• _THE PROBLEM_
Copy every text line in the rows below without any changes, leaving out the pictures.

>> start EXERCISE MATERIAL

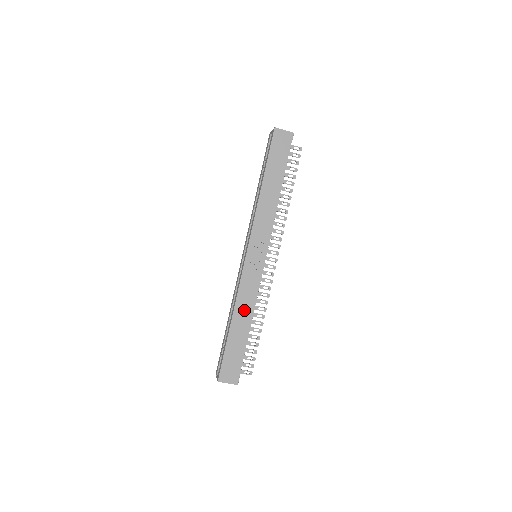
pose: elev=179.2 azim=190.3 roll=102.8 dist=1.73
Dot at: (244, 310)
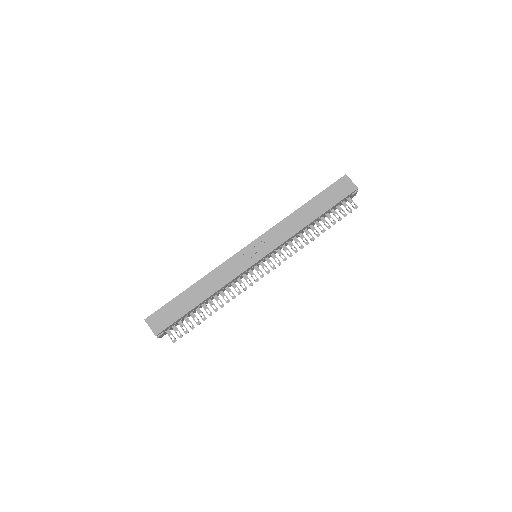
Dot at: (211, 284)
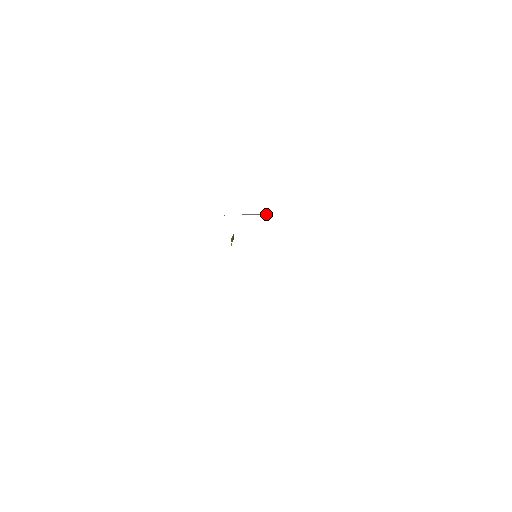
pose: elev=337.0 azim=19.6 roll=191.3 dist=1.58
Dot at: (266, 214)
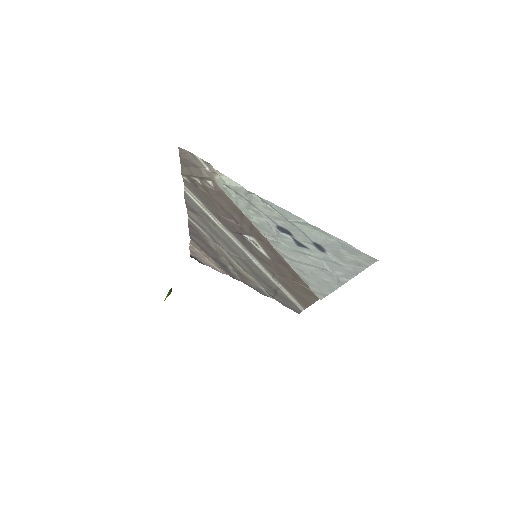
Dot at: (222, 272)
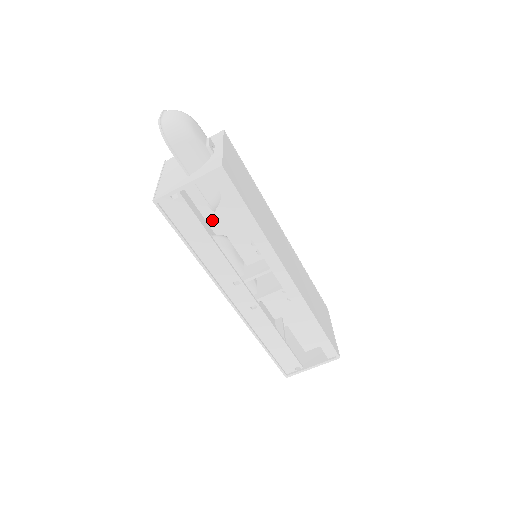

>> end EXERCISE MATERIAL

• _CORRECT ANSWER_
pose: elev=179.2 azim=190.3 roll=102.8 dist=1.73
Dot at: (244, 310)
Dot at: (211, 284)
pose: elev=337.0 azim=19.6 roll=191.3 dist=1.58
Dot at: (266, 214)
Dot at: (222, 272)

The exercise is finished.